From the post below about a hot summer night in Maine, list each activity the writer gives as part of the household being "in transition."

Text shown START

July 19, 2008 · 1 Comment

High summer is here. Fans are a-buzzin’, and the going is somewhat sluggish. The thing about Maine when it gets seriously hot is there’s only completely inept institutional air conditioning to be had. The collective BTU power held in check by this northern state is up to the task of almost all the days of the year here – but the four or five moments in the hot season when you most need that department store blast of all encompassing frigidity invariably end in frustration. 

I went to the kitchen, leaning toward the freezer. I was about to pull out a gallon of Breyers vanilla when I remembered there was fresh cut watermelon, so I wholesomely turned my attention there instead. Out of the corner of my eye I caught a sparkle. In the anteroom, just ahead of the laundry hamper and still as a picture, stood Judy Johnson, staring. The heat has been hard on him, but moreso the absolute chaos that reigns in our apartment. We are moving rooms around, having a sidewalk sale, selling stuff on ebay. In short we are in transition, as bold a step as we could take without actually moving, and the cat’s bent out of shape about it. He still manages to find odd corners of unoccupied space in which to assume the strangest paw-dangling contortions, but he’s moody and prone to attack unprovoked. Now here he was staring at me in the kitchen, as I slobbered over watermelon with the kitchen door ajar, juice running down my chin. He stared as if to say “you strange person, tell me how any of the things you do make any sense at all.” I felt found out and guilty, and for one brief moment it seemed the only thing to do would be to offer Johnson a slice, as if that would make me even one ounce less ridiculous in his furry little eyes. 

The encounter passed and neither of us were injured or anything like that. It’s later in the same night and we’re both sweating it out, listening to the whirring fans, and thinking the about other person here – the smartest of us three – who called it a night some hours ago. We all do our part in this little abode. 

Tomorrow bright and early: sidewalk sale! So best be getting some shuteye.

Text shown END
Information shown START

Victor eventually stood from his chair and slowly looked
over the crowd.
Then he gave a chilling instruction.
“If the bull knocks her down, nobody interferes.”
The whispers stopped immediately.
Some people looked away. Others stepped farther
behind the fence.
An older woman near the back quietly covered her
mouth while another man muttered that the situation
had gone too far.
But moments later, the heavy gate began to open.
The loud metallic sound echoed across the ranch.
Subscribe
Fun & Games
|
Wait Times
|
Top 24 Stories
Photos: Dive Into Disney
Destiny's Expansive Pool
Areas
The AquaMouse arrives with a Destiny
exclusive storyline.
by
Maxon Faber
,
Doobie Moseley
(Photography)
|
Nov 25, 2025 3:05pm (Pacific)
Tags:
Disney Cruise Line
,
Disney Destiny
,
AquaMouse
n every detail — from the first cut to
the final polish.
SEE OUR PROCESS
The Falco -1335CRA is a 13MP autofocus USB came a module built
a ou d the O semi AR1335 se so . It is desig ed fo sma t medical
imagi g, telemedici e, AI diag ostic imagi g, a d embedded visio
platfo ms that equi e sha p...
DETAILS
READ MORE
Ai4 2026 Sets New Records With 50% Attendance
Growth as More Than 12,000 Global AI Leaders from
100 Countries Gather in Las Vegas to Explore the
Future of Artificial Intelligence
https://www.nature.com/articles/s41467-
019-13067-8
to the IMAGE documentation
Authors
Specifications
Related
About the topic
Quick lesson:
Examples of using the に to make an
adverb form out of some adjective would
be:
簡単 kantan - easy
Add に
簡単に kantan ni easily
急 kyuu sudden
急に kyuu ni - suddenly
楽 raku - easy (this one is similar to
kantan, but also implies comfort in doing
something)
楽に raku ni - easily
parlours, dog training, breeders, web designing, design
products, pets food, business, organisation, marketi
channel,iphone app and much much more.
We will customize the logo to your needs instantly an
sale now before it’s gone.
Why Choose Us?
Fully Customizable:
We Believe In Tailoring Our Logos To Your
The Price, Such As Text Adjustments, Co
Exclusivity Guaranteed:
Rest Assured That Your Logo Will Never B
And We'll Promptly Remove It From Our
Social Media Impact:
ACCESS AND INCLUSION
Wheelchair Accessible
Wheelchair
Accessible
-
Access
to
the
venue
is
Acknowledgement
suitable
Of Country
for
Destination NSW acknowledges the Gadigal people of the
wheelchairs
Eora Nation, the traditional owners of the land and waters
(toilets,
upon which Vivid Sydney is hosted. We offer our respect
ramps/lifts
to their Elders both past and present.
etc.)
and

Information shown END

### Response to the task
- Moving rooms around
- Having a sidewalk sale
- Selling stuff on ebay